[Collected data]
• • • •

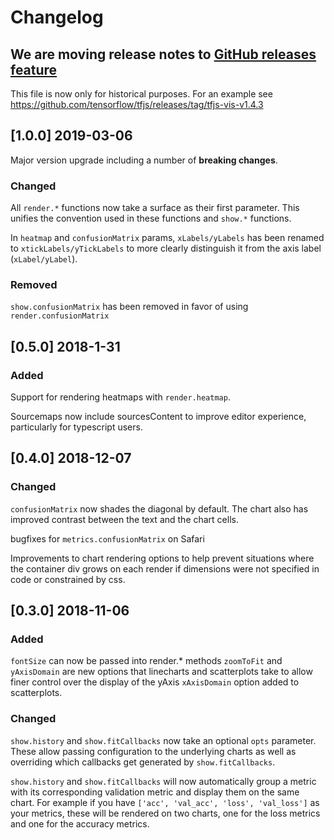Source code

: # Changelog

## We are moving release notes to [GitHub releases feature](https://github.com/tensorflow/tfjs/releases)

This file is now only for historical purposes. For an example see https://github.com/tensorflow/tfjs/releases/tag/tfjs-vis-v1.4.3

## [1.0.0] 2019-03-06
Major version upgrade including a number of **breaking changes**.

### Changed
All `render.*` functions now take a surface as their first parameter. This unifies the convention used in these functions and `show.*` functions.

In `heatmap` and `confusionMatrix` params, `xLabels/yLabels` has been renamed to `xtickLabels/yTickLabels` to more clearly distinguish it from the axis label (`xLabel/yLabel`).

### Removed
`show.confusionMatrix` has been removed in favor of using `render.confusionMatrix`

## [0.5.0] 2018-1-31
### Added
Support for rendering heatmaps with `render.heatmap`.

Sourcemaps now include sourcesContent to improve editor experience, particularly for typescript users.

## [0.4.0] 2018-12-07

### Changed
`confusionMatrix` now shades the diagonal by default. The chart also has improved
contrast between the text and the chart cells.

bugfixes for `metrics.confusionMatrix` on Safari

Improvements to chart rendering options to help prevent situations where the container
div grows on each render if dimensions were not specified in code or constrained by css.


## [0.3.0] 2018-11-06
### Added
`fontSize` can now be passed into render.* methods
`zoomToFit` and `yAxisDomain` are new options that linecharts and scatterplots
take to allow finer control over the display of the yAxis
`xAxisDomain` option added to scatterplots.

### Changed
`show.history` and `show.fitCallbacks` now take an optional `opts` parameter.
These allow passing configuration to the underlying charts as well as overriding
which callbacks get generated by `show.fitCallbacks`.

`show.history` and `show.fitCallbacks` will now automatically group a metric with
its corresponding validation metric and display them on the same chart. For example
if you have `['acc', 'val_acc', 'loss', 'val_loss']` as your metrics, these will
be rendered on two charts, one for the loss metrics and one for the accuracy metrics.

• • • •

The lines that mention the word "This" should be pulled from the records above.

> [RESULT]:
This file is now only for historical purposes. For an example see https://github.com/tensorflow/tfjs/releases/tag/tfjs-vis-v1.4.3
All `render.*` functions now take a surface as their first parameter. This unifies the convention used in these functions and `show.*` functions.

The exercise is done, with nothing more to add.